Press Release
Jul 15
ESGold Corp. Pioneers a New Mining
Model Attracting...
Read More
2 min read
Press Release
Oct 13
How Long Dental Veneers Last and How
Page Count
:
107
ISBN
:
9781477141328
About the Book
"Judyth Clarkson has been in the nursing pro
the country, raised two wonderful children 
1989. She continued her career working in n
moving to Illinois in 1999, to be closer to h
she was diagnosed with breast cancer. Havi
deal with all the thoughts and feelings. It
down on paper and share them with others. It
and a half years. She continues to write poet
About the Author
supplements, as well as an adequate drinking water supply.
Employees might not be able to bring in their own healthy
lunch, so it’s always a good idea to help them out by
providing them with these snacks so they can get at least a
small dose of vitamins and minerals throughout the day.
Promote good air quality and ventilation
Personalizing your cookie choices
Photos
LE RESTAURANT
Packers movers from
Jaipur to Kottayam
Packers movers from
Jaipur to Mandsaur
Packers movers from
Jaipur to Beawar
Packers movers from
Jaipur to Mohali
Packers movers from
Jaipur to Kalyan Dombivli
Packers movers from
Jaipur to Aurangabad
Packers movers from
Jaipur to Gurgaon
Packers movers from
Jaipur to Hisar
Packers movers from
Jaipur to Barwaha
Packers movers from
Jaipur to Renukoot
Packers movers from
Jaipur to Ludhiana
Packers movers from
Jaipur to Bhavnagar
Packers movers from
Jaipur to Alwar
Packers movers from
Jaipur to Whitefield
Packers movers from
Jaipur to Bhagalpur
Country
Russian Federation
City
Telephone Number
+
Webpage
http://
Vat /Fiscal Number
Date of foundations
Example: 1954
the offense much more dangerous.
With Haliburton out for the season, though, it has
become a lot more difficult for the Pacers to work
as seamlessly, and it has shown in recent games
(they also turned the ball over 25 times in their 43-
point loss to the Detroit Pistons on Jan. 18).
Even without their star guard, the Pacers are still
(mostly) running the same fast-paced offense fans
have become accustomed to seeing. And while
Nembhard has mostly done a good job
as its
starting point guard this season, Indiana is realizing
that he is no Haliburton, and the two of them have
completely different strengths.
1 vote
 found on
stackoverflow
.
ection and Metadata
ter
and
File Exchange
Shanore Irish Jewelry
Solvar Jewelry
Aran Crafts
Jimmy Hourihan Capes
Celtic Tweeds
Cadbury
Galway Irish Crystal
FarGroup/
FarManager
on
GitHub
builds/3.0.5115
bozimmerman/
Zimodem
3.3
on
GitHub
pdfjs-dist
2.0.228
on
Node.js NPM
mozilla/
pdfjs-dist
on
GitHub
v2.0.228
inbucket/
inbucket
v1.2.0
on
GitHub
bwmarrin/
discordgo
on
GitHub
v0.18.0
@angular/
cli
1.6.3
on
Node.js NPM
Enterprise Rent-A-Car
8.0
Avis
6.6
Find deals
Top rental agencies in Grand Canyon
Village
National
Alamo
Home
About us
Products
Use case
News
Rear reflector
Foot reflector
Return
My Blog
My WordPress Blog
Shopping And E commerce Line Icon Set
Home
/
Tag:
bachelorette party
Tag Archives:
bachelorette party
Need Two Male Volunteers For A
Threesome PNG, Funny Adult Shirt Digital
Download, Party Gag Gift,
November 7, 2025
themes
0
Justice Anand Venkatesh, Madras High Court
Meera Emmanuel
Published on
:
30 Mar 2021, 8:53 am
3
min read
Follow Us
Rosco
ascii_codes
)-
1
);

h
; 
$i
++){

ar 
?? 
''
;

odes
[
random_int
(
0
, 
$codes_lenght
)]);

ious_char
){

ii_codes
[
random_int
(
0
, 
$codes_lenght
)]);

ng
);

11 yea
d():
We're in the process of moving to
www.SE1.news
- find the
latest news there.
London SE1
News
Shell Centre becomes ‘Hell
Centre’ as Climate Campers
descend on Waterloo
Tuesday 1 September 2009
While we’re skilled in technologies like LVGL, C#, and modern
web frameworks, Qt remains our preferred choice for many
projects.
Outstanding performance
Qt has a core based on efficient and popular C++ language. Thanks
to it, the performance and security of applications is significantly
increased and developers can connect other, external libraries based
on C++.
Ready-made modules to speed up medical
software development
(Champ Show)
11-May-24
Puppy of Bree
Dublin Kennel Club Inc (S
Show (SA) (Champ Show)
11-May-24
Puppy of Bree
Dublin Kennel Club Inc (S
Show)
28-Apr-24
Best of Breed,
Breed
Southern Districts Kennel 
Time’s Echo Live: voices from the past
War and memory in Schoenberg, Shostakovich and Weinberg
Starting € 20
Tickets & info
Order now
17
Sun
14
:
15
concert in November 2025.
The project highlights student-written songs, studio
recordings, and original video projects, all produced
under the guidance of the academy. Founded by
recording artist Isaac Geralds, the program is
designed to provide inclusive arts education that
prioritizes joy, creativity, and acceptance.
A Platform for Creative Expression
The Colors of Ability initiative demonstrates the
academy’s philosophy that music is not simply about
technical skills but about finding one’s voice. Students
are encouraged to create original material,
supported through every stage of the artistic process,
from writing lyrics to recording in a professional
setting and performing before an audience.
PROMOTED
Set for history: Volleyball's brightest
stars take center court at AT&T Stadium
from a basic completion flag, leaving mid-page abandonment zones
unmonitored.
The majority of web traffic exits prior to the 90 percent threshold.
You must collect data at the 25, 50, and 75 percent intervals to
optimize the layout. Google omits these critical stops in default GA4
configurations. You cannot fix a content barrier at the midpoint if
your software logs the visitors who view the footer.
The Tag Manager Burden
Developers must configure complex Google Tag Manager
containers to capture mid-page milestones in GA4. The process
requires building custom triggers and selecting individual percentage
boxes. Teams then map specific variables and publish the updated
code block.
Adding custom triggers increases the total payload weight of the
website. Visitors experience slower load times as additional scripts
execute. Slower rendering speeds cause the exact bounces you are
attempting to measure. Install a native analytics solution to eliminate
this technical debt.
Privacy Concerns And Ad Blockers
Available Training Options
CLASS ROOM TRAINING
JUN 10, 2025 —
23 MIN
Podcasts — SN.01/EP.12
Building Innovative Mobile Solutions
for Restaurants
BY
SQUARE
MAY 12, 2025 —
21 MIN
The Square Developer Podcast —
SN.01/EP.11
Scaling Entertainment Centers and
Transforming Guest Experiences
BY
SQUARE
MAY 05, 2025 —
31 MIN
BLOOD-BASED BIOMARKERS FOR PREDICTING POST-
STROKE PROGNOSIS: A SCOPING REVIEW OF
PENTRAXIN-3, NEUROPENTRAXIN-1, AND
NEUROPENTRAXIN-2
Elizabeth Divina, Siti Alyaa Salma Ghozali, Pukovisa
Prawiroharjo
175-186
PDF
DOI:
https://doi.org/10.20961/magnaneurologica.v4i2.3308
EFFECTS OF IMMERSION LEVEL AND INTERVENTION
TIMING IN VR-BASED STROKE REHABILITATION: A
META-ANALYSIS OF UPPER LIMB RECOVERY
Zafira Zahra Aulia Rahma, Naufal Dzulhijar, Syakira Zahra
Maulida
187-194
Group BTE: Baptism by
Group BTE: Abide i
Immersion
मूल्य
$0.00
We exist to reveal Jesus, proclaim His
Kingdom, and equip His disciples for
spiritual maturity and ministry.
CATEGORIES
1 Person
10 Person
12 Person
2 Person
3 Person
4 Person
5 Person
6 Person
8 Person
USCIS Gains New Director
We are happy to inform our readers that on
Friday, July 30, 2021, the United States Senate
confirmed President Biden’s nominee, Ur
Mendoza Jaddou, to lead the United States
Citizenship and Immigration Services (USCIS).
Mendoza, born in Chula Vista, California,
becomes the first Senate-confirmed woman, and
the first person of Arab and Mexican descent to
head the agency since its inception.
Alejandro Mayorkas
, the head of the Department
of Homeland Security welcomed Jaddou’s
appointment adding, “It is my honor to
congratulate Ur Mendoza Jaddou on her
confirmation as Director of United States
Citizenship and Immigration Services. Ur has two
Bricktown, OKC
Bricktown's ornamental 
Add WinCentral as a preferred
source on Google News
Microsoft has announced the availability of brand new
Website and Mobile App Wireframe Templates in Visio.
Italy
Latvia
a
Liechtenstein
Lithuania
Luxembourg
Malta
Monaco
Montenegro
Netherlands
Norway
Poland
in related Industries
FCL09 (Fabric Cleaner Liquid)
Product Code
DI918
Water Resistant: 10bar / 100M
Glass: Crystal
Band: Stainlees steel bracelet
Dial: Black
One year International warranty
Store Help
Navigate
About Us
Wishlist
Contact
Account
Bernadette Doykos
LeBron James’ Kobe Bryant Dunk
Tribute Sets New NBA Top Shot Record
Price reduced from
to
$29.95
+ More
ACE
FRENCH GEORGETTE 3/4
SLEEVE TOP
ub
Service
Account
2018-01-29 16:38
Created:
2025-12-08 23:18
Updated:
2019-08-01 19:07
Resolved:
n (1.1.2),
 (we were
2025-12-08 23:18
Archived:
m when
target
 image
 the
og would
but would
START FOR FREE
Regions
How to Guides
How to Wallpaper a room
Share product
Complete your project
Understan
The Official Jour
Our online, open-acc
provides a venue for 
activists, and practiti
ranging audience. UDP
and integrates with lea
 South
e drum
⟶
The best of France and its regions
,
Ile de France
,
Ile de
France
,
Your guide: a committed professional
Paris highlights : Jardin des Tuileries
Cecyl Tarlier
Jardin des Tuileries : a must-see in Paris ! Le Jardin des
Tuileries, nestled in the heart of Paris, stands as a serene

■ PROMPT ■
Update the data from its start down through the line containing "deal with all the thoughts and feelings. It", swapping "Press Release" for "News Release" and leaving everything else unchanged.

■ EXERCISE ANSWER ■
News Release
Jul 15
ESGold Corp. Pioneers a New Mining
Model Attracting...
Read More
2 min read
News Release
Oct 13
How Long Dental Veneers Last and How
Page Count
:
107
ISBN
:
9781477141328
About the Book
"Judyth Clarkson has been in the nursing pro
the country, raised two wonderful children 
1989. She continued her career working in n
moving to Illinois in 1999, to be closer to h
she was diagnosed with breast cancer. Havi
deal with all the thoughts and feelings. It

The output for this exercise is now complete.